DeepSeek just released a preview of V4, its first flagship model since R1 took the AI world by storm back in January 2025. If you remember, R1 was the one that trained on a shoestring budget and still matched the big guys, turning DeepSeek from a nobody into China’s poster child for AI ambition overnight. That was a wild moment.
V4 isn’t going to repeat that shock value. The industry has moved on, and everyone’s used to Chinese labs dropping competitive open-weight models now. But V4 is still worth paying attention to, for a few solid reasons.

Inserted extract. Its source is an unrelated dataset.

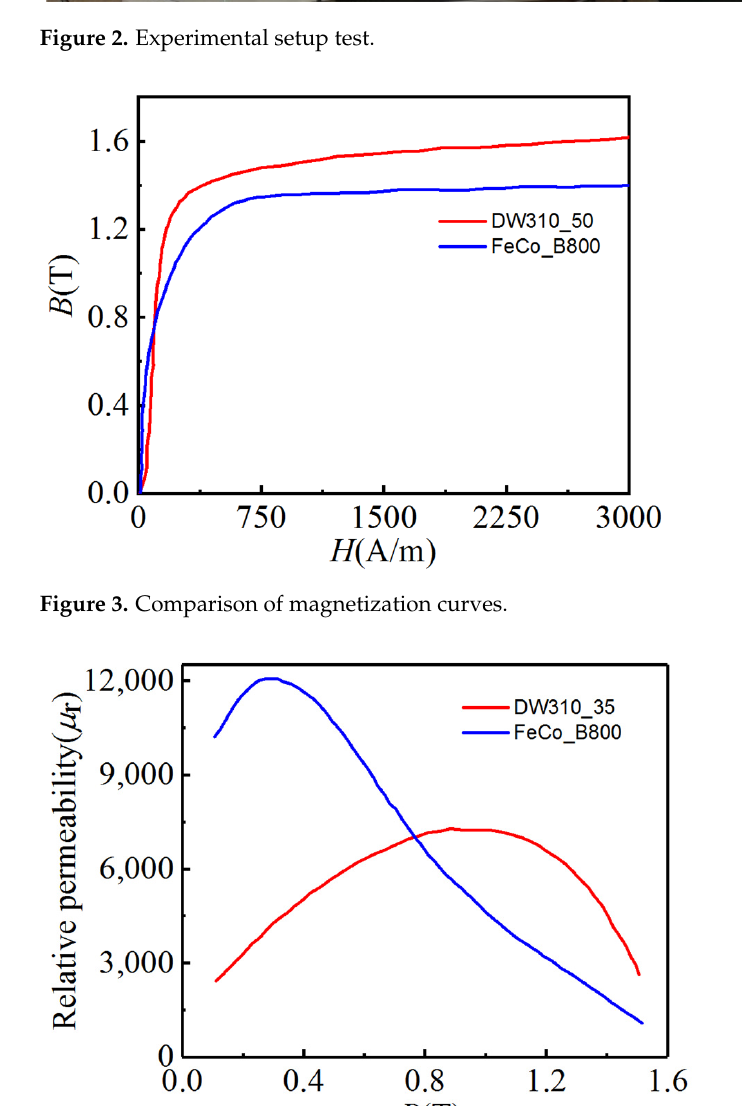
Figure 3. Comparison of magnetization curves. Figure 4. Comparison of relative permeability curves.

First, it’s genuinely pushing what open-source models can do. DeepSeek claims V4-Pro matches Anthropic’s Claude-Opus-4.6, OpenAI’s GPT-5.4, and Google’s Gemini-3.1 on major benchmarks. That’s not just hype—they published numbers on coding, math, and STEM tasks where V4 beats other open models like Alibaba’s Qwen-3.5 and Z.ai’s GLM-5.1. For developers, that means you can get frontier-level performance without locking yourself into a proprietary API. And the pricing is almost absurd: V4-Pro costs $1.74 per million input tokens and $3.48 per million output tokens. That’s a fraction of what OpenAI or Anthropic charge. V4-Flash is even cheaper at $0.14 per million input tokens and $0.28 per million output tokens. If you’re building applications, this is the kind of pricing that makes you sit up.

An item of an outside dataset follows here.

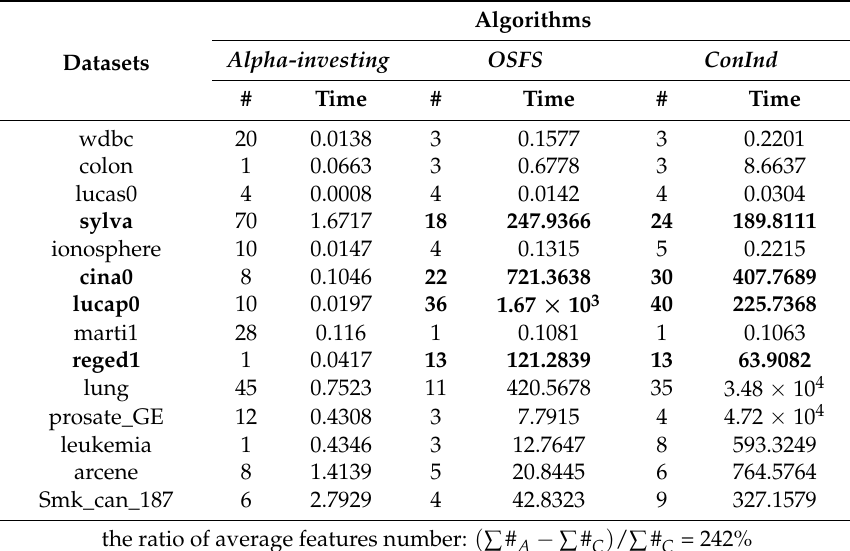
Table 6. The number of selected features and running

Second, the memory architecture is genuinely clever. Both V4 versions handle a 1 million token context window. That’s enough to process entire codebases, long documents, or multi-turn conversations without losing track. DeepSeek says they achieved this through a new design that’s more memory-efficient than the standard attention mechanisms. I’ve seen too many models claim long context and then fail on real-world tasks, but DeepSeek’s internal tests show V4 holds up well on the “needle in a haystack” test—retrieving specific facts from massive texts. If this works in practice, it’s a big deal for agentic workflows and complex reasoning.

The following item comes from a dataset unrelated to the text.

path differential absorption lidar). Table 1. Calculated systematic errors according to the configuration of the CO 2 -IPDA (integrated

Third, DeepSeek is betting big on the agent ecosystem. They optimized V4 specifically for frameworks like Claude Code, OpenClaw, and CodeBuddy. In an internal survey of 85 experienced developers, over 90% ranked V4-Pro among their top choices for coding tasks. That’s not a random number—it suggests real developer buy-in. The model comes in two flavors: V4-Pro for heavy lifting like coding and complex agent tasks, and V4-Flash for fast, cheap inference. Both have reasoning modes that show step-by-step thinking, which is becoming table stakes for serious use.
Now, the elephant in the room: DeepSeek has been through a rough patch since R1. Major personnel departures, delays on previous model launches, and growing scrutiny from both the US and Chinese governments. The company has kept a low profile until this month, when they teased V4 by adding “expert” and “flash” modes to the online version. So V4 is a comeback of sorts, but the geopolitical pressure isn’t going away. It’s unclear how long they can keep releasing open models without running into export controls or domestic restrictions.
Still, V4 is a solid release. It’s not going to upend the industry like R1 did, but it gives developers a real option that’s open, cheap, and competitive. If you’re building on top of AI, that’s exactly what you need.